TEXTE DU DOCUMENT>
Chine antique : quand la musique et les rituels régulaient la société

23 novembre 2015 14:43 Mis à jour: 17 août 2016 18:46

L’une des toutes premières œuvres répertoriées de la littérature chinoise s’intitule le Classique de la Poésie. Il s’agit d’un recueil de paroles en prose et en vers que Confucius a rassemblé, à l’époque du début de la dynastie Zhou. Cet ouvrage vieux de 3000 ans fait partie des cinq ouvrages des plus grands savants de Chine.

Le premier poème,  Le Cri des balbuzards, décrit le mariage du premier souverain Zhou. Le roi Wen et la reine Tai Si se sont unis au son des flûtes, des tambours et de cloches, qui accompagnaient la célébration. Cette union était considérée comme relevant de la volonté de Shang Di, l’empereur du Ciel.

Confucius admirait la dynastie Zhou, au début de leur ère (1046-770 av. J.C.), pour leur capacité à gouverner avec vertu et pour sa culture qui exprimait la droiture, notamment dans le maintien des règles de politesse ou des convenances, aussi connus sous le nom li (禮) en chinois. Selon la conception chinoise traditionnelle, qui considère la famille (et non pas l’individu) comme l’unité de base de la société, la prospérité d’une maison royale ou impériale repose sur le mariage. Une légende chinoise raconte que le souverain et demi-dieu Fu Xi, reconnu aussi pour sa sagesse, avait fait naître une civilisation après avoir créé les rites du mariage.

LISTE DES TÂCHES>
• A. D’après le texte du document, au son de quels instruments le roi Wen et la reine Tai Si se sont-ils unis ?
• B. Pour chacune des affirmations suivantes, dites si elle concorde avec le texte du document et citez les mots qui en décident. (i) Le Classique de la Poésie est un recueil rassemblé par Confucius. (ii) Dans la conception chinoise traditionnelle, l’individu est l’unité de base de la société. (iii) Une légende attribue à Fu Xi la naissance d’une civilisation après la création des rites du mariage.

DONNÉES ENREGISTRÉES>
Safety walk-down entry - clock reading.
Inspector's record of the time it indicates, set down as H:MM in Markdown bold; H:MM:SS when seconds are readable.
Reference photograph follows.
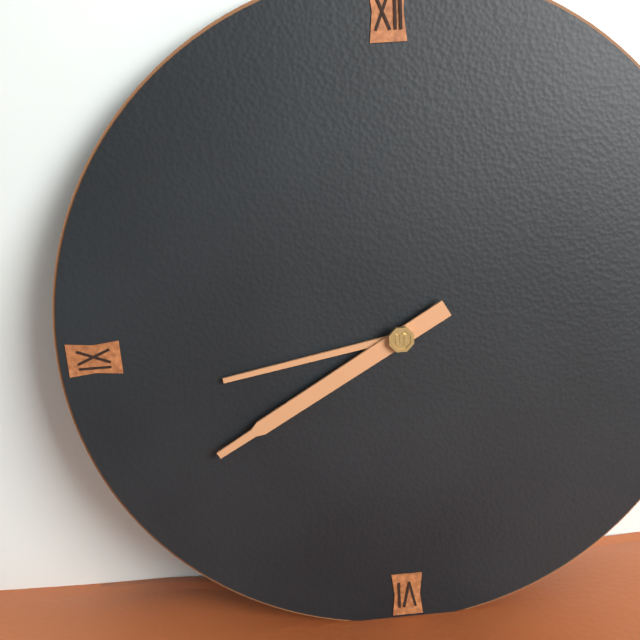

ENSEMBLE DES RÉPONSES>
• A. Ils se sont unis au son des flûtes, des tambours et de cloches.

• B.
(i) Oui : « un recueil de paroles en prose et en vers que Confucius a rassemblé ».
(ii) Non : « qui considère la famille (et non pas l’individu) comme l’unité de base de la société ».
(iii) Oui : « avait fait naître une civilisation après avoir créé les rites du mariage ».